We are not the sum of our experiences

We are not the sum of our experiences, we are the sum of what we choose to be.

It has occurred to me that I've been looking at things in completely the wrong way. We assume that wisdom comes from experiencing the good and the bad and triumphs and the failures that we experience in life, and that somehow that brings enlightenment... but how can that be true when all of the people who I have come across that have claimed wisdom and enlightenment and have had the most and sometimes the worst experiences are never truly as happy as the "enlightened" should be?

Let's raise a purely hypothetical question. What if society is lying to you? What if all of this business about purposefully making mistakes and putting yourself in situations that you know are not good for you and drinking, smoking and partying your life away were not in fact a fundamental part of the learning experience that we associate with life? What if those that perpetuate these trends were just doing so because they themselves were already in so deep that they didn't really want to be the only ones? After all, misery does love company doesn't it?

Now that the hypothetical part is over and done with, why not ask a question directly pertaining to you. That's right, you, the person who's reading this. The one who probably found this on stumbleupon and decided to skim, right? Well, hey, when were you last actually happy? Yesterday? The day before that?

I'm done with the questions, so now on to the statements. For a while, I was into the party scene. Mostly when I was at Western Kentucky University, but these days it seems that everywhere is a party scene regardless of where you are. There is nothing wrong with having fun, and when I say that, I mean what I say--but are you really having fun? Are you really happy? It seems to me that people use drugs and alcohol as an escape--as a tool for fast action enlightenment, and as a medicine to psychologically and socially heal themselves. It's odd though, that prescriptions are called drugs and the substance used to clean a wound is called alcohol, but the fact is that if you pour whiskey on the wound, the wound is still a wound, and if you take drugs to alter reality, reality stays the same and your perceptions change for only a fleeting moment. It seems like this is a very popular medicine, but are you happy, or are you convincing yourself that you are? If in fact this fills you, then why do you feel empty enough to go back for more?

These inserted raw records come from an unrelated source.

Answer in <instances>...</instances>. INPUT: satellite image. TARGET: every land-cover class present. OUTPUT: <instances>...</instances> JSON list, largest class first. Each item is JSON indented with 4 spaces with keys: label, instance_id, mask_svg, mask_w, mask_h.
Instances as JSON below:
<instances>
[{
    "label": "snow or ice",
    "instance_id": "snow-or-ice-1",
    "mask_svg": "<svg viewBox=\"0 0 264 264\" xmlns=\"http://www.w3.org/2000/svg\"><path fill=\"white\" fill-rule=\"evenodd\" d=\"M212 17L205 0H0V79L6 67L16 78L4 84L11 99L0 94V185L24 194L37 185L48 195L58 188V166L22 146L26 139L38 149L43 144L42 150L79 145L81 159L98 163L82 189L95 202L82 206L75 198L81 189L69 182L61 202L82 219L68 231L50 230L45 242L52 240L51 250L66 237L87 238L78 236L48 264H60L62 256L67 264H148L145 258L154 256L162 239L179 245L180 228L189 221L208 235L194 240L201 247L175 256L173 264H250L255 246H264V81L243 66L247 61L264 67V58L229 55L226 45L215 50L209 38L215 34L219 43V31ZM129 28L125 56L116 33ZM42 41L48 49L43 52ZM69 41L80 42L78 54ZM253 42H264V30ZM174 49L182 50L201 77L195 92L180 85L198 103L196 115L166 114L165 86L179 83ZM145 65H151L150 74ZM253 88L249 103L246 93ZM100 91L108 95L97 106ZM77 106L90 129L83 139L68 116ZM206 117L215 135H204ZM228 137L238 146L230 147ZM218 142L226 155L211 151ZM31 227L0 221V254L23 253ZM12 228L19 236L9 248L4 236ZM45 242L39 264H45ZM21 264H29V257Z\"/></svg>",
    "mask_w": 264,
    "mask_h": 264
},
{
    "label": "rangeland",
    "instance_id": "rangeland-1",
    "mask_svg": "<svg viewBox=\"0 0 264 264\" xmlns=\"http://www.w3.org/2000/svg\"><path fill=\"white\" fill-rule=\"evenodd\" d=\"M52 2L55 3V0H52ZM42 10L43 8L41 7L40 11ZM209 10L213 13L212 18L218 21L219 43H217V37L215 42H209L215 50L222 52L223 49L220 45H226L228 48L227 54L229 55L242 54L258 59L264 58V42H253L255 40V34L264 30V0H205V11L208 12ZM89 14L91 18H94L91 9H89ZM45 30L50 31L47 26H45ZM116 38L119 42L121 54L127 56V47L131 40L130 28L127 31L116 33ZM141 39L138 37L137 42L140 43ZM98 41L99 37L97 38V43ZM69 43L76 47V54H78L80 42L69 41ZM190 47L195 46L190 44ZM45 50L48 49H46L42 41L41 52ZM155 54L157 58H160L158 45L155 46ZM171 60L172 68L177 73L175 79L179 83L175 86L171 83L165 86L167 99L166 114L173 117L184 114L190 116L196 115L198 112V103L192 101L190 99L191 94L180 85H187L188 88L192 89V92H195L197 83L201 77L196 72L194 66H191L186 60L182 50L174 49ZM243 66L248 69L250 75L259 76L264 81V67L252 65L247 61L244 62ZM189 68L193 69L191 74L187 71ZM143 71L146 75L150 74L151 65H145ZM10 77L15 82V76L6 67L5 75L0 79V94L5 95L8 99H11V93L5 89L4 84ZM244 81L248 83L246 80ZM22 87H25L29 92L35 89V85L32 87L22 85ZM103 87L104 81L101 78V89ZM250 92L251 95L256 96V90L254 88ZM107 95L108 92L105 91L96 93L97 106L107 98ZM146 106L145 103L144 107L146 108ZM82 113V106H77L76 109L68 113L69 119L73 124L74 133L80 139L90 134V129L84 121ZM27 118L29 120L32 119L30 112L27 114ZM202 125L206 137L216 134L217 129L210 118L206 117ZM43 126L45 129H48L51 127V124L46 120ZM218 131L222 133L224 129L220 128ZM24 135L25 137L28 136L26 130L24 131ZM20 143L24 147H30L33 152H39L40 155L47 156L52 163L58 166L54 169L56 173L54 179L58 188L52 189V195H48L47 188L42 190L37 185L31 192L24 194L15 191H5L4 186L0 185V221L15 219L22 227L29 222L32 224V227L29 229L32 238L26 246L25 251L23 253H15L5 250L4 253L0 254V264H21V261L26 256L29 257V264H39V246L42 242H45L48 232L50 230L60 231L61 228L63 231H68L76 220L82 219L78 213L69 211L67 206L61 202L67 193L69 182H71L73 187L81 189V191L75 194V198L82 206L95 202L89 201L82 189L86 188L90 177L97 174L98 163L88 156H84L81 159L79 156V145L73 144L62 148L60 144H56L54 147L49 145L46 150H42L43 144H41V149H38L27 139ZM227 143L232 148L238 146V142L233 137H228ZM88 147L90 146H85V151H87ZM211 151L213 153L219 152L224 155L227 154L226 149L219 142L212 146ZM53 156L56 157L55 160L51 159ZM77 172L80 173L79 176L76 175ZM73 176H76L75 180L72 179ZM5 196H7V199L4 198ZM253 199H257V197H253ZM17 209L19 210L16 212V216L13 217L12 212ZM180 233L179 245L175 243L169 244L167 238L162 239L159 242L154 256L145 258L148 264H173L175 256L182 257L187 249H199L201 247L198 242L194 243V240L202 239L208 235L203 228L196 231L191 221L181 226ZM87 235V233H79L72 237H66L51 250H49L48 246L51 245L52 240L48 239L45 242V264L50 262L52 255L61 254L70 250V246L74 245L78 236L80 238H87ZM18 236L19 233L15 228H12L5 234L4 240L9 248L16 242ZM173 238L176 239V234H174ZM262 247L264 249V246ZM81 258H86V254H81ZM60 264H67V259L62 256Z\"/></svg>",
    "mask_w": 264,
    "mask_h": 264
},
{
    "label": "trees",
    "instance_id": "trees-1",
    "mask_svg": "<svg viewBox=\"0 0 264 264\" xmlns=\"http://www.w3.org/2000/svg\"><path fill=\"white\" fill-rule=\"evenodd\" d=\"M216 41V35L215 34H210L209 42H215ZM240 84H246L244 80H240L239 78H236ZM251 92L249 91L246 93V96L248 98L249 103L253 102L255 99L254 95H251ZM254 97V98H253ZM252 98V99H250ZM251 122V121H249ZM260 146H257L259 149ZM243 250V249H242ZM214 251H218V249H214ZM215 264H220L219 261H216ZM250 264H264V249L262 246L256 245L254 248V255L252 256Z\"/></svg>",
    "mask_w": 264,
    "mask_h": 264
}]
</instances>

My point is this: I am Truman. I am my own person and I make my own choices. I have that right and it will remain my own long after the concept loses it's value in the face of all that remains. That is the only thing that I can take with me no matter where I go; but if I am to be empty, if I am to be lonely, if I am to be troubled, then I will be all of these things on my own terms, not society's or my friends'. Just my own. So if I am expected to act or react in a certain way in a feeble attempt to impress or cater to those around me, then I'll do the right thing regardless of what that implies, because I make my own choices and walk my own path, and maybe you should too. If you choose to.